Miss Keeldar, sur laquelle la douce excitation d’une chaude soirée d’été paraissait agir avec une force inaccoutumée, s’appuya contre une pierre tumulaire élevée ; elle fixa ses yeux sur le couchant enflammé et tomba dans une douce extase. Caroline, s’éloignant un peu, se promena çà et là, au-dessus des murs de la rectorerie, rêvant aussi à sa manière. Shirley avait prononcé le mot mère : ce mot ne suggérait point à Caroline la mystique et puissante mère des visions de Shirley, mais une douce forme humaine, la forme qu’elle attribuait à sa propre mère, inconnue, non encore aimée, mais ardemment désirée.

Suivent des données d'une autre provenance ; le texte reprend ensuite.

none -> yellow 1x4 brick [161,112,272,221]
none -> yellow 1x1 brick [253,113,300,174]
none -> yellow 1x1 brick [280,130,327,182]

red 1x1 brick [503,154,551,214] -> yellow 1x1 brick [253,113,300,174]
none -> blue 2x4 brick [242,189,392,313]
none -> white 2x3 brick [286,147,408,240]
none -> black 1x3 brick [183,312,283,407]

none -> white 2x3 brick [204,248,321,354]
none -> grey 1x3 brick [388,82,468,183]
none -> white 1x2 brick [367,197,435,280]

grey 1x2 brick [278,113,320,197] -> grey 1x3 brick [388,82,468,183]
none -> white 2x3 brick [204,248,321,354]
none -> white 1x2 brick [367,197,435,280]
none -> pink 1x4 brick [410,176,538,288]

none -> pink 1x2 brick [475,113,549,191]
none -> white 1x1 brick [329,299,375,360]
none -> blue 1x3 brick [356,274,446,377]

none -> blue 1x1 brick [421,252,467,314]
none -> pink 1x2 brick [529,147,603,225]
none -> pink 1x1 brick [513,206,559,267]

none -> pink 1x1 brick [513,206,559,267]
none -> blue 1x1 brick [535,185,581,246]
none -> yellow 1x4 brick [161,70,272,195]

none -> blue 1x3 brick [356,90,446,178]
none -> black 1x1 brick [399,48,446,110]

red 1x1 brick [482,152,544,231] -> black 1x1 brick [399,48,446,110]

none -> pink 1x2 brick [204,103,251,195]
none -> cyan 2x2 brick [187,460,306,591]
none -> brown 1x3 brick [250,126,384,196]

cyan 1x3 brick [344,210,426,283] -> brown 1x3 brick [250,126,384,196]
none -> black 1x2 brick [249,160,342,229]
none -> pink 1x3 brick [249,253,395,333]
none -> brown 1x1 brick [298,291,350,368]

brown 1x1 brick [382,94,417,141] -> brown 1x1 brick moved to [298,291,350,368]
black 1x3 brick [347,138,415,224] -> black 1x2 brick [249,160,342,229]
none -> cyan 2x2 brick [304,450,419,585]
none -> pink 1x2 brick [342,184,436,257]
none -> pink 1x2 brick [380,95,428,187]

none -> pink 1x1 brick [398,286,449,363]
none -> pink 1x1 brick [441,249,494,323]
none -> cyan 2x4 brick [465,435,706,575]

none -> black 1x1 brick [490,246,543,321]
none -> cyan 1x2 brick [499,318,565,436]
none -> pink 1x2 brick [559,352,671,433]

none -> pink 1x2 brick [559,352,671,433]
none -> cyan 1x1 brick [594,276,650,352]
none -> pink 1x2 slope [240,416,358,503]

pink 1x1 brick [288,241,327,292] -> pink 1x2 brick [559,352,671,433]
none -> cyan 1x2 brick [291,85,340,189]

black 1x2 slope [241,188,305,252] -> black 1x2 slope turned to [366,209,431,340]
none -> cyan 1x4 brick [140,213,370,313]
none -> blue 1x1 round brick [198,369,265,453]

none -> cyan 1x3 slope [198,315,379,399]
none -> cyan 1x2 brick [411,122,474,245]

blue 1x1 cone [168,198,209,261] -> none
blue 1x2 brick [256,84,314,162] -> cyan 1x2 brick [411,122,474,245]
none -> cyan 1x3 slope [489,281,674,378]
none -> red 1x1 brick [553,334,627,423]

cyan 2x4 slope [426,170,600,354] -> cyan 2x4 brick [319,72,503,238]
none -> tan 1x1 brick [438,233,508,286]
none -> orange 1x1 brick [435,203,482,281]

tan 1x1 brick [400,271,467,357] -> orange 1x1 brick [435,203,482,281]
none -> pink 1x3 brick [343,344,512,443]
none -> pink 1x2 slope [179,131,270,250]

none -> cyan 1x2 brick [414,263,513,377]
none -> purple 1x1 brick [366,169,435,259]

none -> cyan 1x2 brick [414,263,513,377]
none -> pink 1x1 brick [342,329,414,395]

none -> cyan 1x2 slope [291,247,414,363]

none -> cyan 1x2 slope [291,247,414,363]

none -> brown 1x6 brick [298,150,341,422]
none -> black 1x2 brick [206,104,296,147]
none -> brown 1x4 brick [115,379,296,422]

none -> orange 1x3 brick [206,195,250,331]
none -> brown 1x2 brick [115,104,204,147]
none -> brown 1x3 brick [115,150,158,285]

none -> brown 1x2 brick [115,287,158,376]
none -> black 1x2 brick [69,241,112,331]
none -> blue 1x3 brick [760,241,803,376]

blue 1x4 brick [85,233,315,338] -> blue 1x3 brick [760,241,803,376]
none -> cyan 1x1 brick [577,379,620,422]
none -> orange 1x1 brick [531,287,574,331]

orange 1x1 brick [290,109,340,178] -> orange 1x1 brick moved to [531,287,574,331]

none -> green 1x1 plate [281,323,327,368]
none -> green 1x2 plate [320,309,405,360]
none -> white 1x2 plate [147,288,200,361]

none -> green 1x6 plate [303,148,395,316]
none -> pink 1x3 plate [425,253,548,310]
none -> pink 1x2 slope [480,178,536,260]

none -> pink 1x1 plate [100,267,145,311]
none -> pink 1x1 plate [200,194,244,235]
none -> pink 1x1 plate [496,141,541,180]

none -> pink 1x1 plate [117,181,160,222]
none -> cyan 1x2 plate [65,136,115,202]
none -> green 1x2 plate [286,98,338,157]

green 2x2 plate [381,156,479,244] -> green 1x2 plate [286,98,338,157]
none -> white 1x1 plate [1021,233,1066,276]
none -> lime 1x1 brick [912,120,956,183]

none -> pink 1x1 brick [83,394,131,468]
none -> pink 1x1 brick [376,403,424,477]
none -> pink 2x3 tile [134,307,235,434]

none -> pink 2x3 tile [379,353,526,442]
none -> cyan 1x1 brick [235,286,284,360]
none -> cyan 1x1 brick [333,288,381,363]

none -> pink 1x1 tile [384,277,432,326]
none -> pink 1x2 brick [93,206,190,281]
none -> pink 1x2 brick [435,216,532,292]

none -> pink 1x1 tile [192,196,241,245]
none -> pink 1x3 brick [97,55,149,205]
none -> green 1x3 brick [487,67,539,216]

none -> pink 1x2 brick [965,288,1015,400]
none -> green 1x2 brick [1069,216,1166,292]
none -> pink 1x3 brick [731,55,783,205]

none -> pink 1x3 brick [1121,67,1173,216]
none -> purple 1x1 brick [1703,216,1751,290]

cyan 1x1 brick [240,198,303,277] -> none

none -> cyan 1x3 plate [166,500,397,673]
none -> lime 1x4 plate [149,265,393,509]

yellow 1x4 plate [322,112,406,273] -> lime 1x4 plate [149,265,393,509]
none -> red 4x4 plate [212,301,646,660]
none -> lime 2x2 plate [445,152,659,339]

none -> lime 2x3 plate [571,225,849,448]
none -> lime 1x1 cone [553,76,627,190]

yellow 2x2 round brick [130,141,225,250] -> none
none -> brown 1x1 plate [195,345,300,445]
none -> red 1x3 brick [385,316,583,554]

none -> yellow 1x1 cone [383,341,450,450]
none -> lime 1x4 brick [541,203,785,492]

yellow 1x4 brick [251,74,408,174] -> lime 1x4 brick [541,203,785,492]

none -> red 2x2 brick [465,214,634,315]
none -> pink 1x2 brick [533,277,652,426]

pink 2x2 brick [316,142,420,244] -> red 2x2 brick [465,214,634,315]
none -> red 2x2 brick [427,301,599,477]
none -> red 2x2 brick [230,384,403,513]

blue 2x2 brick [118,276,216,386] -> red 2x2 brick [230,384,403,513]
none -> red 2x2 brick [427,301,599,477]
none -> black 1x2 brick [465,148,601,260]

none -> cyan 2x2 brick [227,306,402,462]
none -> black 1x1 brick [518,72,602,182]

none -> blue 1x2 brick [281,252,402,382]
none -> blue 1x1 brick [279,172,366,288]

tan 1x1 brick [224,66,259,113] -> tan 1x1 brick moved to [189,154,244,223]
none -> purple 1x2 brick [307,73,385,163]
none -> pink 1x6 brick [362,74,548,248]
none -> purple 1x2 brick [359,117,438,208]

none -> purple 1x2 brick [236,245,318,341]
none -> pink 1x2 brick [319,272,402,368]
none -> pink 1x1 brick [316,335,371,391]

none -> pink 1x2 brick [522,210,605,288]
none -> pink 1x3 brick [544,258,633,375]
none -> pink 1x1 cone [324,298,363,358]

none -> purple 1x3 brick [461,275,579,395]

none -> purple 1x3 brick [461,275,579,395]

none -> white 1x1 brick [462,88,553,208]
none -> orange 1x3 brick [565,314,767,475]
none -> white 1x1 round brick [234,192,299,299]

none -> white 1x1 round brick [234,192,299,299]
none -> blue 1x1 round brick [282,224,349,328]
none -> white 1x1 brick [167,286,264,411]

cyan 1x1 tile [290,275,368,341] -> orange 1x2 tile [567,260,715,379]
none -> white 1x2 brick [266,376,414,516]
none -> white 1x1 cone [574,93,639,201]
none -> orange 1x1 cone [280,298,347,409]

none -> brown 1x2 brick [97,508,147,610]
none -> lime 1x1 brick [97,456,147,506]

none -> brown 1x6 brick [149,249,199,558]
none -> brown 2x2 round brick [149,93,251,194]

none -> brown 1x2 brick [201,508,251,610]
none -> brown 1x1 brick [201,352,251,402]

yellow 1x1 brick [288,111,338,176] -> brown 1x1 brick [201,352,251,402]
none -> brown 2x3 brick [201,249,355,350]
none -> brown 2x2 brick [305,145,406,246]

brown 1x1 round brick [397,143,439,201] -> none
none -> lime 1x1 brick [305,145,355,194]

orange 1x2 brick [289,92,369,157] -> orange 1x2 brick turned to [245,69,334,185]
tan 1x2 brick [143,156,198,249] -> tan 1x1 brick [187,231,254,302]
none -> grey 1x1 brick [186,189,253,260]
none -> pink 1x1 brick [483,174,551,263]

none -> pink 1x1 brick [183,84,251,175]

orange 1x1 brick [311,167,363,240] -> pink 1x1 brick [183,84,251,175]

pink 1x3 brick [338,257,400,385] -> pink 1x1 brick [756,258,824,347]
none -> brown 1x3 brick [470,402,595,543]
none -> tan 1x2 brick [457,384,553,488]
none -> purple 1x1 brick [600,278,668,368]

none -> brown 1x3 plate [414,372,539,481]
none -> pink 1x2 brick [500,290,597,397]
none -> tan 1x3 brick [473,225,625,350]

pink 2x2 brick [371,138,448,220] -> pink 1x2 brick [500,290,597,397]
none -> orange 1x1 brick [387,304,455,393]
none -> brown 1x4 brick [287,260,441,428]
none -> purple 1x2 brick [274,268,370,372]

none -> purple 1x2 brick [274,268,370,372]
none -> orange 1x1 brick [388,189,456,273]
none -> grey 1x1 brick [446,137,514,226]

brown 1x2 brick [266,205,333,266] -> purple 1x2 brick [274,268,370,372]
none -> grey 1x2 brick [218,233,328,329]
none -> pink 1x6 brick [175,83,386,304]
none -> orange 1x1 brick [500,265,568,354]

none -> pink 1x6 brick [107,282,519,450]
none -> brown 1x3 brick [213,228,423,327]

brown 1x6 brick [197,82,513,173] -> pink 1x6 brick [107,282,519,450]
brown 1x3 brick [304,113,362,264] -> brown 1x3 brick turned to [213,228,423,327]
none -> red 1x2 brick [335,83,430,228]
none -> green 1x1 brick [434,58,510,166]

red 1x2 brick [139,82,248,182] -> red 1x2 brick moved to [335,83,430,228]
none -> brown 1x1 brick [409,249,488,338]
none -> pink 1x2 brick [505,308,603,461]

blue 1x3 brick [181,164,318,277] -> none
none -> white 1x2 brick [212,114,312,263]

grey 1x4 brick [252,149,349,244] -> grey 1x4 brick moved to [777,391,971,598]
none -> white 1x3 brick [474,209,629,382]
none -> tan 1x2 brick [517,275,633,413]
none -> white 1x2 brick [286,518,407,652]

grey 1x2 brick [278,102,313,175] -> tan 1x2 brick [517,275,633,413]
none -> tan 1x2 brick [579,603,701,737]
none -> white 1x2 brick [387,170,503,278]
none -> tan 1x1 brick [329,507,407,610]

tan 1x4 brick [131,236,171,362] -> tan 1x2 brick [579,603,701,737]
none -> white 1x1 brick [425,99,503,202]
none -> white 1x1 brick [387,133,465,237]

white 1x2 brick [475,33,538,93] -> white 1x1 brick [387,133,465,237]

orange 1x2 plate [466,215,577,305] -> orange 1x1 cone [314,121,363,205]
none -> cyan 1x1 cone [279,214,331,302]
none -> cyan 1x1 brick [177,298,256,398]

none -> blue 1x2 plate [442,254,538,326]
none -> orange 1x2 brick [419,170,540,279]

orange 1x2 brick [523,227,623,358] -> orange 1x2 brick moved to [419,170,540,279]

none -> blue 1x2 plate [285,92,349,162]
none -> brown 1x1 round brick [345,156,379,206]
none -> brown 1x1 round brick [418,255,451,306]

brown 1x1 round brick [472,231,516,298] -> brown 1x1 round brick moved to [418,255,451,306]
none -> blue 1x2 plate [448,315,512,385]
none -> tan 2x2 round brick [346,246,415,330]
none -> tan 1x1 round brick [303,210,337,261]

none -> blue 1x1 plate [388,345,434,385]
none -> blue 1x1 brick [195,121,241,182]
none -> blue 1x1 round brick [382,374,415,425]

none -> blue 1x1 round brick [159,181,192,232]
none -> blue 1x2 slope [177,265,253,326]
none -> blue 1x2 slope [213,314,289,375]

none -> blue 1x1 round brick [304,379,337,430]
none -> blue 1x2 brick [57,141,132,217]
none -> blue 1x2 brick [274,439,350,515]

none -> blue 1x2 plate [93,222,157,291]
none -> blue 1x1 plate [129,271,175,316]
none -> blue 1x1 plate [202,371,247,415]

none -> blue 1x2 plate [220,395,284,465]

« Oh ! puisse venir le jour où elle se souviendra de son enfant ! Oh ! que je puisse enfin la connaître pour l’aimer ! »

Telles étaient ses aspirations.

Les pensées de son enfance vinrent de nouveau remplir son âme. Ce désir qui plus d’une nuit l’avait tenue éveillée sur sa couche, et que la crainte de la déception avait presque éteint pendant ces dernières années, se ralluma soudain et échauffa son cœur. Que sa mère puisse quelque heureux jour se présenter à elle, et, la regardant tendrement avec des yeux pleins d’amour, lui dire d’une voix douce :

« Caroline, mon enfant, j’ai une maison pour vous : vous vivrez désormais avec moi. Tout l’amour dont vous aviez besoin et que vous n’avez pas goûté depuis l’enfance, je l’ai soigneusement ménagé pour vous. Venez ; le moment est venu pour vous d’être chérie. »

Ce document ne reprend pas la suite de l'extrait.